### Considering other bases?

The mapping \(f_{D}\) may been seen as acting on the set of natural numbers when represented in another base other than \(10\) (let us denote it by \(f_{D,base}\)). One expects distinct dynamics, since the behavior of the orbits of \(f_{D,base}\) depends on the digits allowed in the representation of the naturals. Click here to compare the behavior of the orbits of \(f_{7,2}\) and \(f_{5,3}\).

For example, for the base \(2\) and for \(D = 4\), the image of such a transformation \(f_{4,2}\) contains five natural numbers and there are four fixed cycles, namely \(\{0000\}\), \(\{0010\}\), \(\{0101\}\), \(\{0111\}\); and these are the only attractors of \(f_{4,2}\).
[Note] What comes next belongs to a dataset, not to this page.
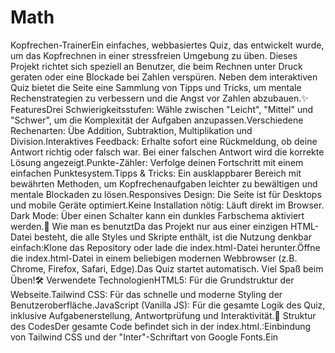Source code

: # Math
Kopfrechen-TrainerEin einfaches, webbasiertes Quiz, das entwickelt wurde, um das Kopfrechnen in einer stressfreien Umgebung zu üben. Dieses Projekt richtet sich speziell an Benutzer, die beim Rechnen unter Druck geraten oder eine Blockade bei Zahlen verspüren. Neben dem interaktiven Quiz bietet die Seite eine Sammlung von Tipps und Tricks, um mentale Rechenstrategien zu verbessern und die Angst vor Zahlen abzubauen.✨ FeaturesDrei Schwierigkeitsstufen: Wähle zwischen "Leicht", "Mittel" und "Schwer", um die Komplexität der Aufgaben anzupassen.Verschiedene Rechenarten: Übe Addition, Subtraktion, Multiplikation und Division.Interaktives Feedback: Erhalte sofort eine Rückmeldung, ob deine Antwort richtig oder falsch war. Bei einer falschen Antwort wird die korrekte Lösung angezeigt.Punkte-Zähler: Verfolge deinen Fortschritt mit einem einfachen Punktesystem.Tipps & Tricks: Ein ausklappbarer Bereich mit bewährten Methoden, um Kopfrechenaufgaben leichter zu bewältigen und mentale Blockaden zu lösen.Responsives Design: Die Seite ist für Desktops und mobile Geräte optimiert.Keine Installation nötig: Läuft direkt im Browser. Dark Mode: Über einen Schalter kann ein dunkles Farbschema aktiviert werden.🚀 Wie man es benutztDa das Projekt nur aus einer einzigen HTML-Datei besteht, die alle Styles und Skripte enthält, ist die Nutzung denkbar einfach:Klone das Repository oder lade die index.html-Datei herunter.Öffne die index.html-Datei in einem beliebigen modernen Webbrowser (z.B. Chrome, Firefox, Safari, Edge).Das Quiz startet automatisch. Viel Spaß beim Üben!🛠️ Verwendete TechnologienHTML5: Für die Grundstruktur der Webseite.Tailwind CSS: Für das schnelle und moderne Styling der Benutzeroberfläche.JavaScript (Vanilla JS): Für die gesamte Logik des Quiz, inklusive Aufgabenerstellung, Antwortprüfung und Interaktivität.📂 Struktur des CodesDer gesamte Code befindet sich in der index.html.<head>:Einbindung von Tailwind CSS und der "Inter"-Schriftart von Google Fonts.Ein <style>-Block für benutzerdefinierte CSS-Animationen (pulse für korrekte Antworten, shake für falsche Antworten).<body>:Tipps Sektion: Ein ausklappbarer div-Container (#tips-section), der die verschiedenen Tipps zum Kopfrechnen enthält. Die Sichtbarkeit wird durch die toggleTips()-Funktion in JavaScript gesteuert.Quiz Sektion: Das Herzstück der Anwendung.Schwierigkeitsauswahl mit drei Buttons.Anzeige für den Punktestand (#score).Container für die Rechenaufgabe (#question).Eingabefeld für die Antwort (#answer) und ein "Prüfen"-Button (#submit-btn).Ein div für das Feedback an den Benutzer (#feedback).<script>:DOM-Elemente: Konstanten, die auf die wichtigsten HTML-Elemente verweisen.state Objekt: Ein zentrales Objekt, das den aktuellen Zustand der Anwendung speichert (Punktestand, korrekte Antwort, Schwierigkeitsgrad).Funktionen:setDifficulty(level): Ändert den Schwierigkeitsgrad und startet eine neue Frage.generateQuestion(): Erstellt eine neue, zufällige Rechenaufgabe basierend auf dem gewählten Schwierigkeitsgrad. Stellt sicher, dass Subtraktionen nicht negativ und Divisionen ganzzahlig sind.checkAnswer(): Vergleicht die Benutzereingabe mit der korrekten Antwort, gibt Feedback, aktualisiert den Punktestand und ändert den Button zur "Nächste Aufgabe"-Funktion.nextQuestion(): Setzt das Eingabefeld und das Feedback zurück und generiert die nächste Aufgabe.toggleTips(): Klappt die Tipps-Sektion auf oder zu.Event Listeners: Ein Event Listener für die "Enter"-Taste im Eingabefeld, um die Antwort zu bestätigen.Initialisierung: window.onload startet die erste Frage, sobald die Seite geladen ist.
More generally, in this base and whenever \(D\) is even, there are \(2^{\frac{D}{2}}\) fixed points (and there is a conjecture stating that these are the only attractors of \(f_{D,2}\)).

In base \(3\) and for \(D = 6\), we find three fixed points \((\{000000\}\), \(\{010120\}\), \(\{102212\})\) and an orbit of preperiod \(2\) \((\{010212, 201021\})\), and only these cycles.

One can prove that, for some \(D\), \(f_{D,B}\) has nonzero fixed points if and only if \(B\) is not congruent to \(1\) modulo \(3\). If \(B\) is congruent to \(2\) modulo \(3\) then \(\left(\frac{B-2}{3},\frac{2B-1}{3}\right)_{B}\) is a fixed point of \(f_{2,B}\); if \(B\) is a multiple of \(3\) then a fixed point of \(f_{4,B}\) is \(\left(\frac{B}{3},\frac{B}{3}-1,\frac{2B}{3}-1,\frac{2B}{3}\right)_{B}\).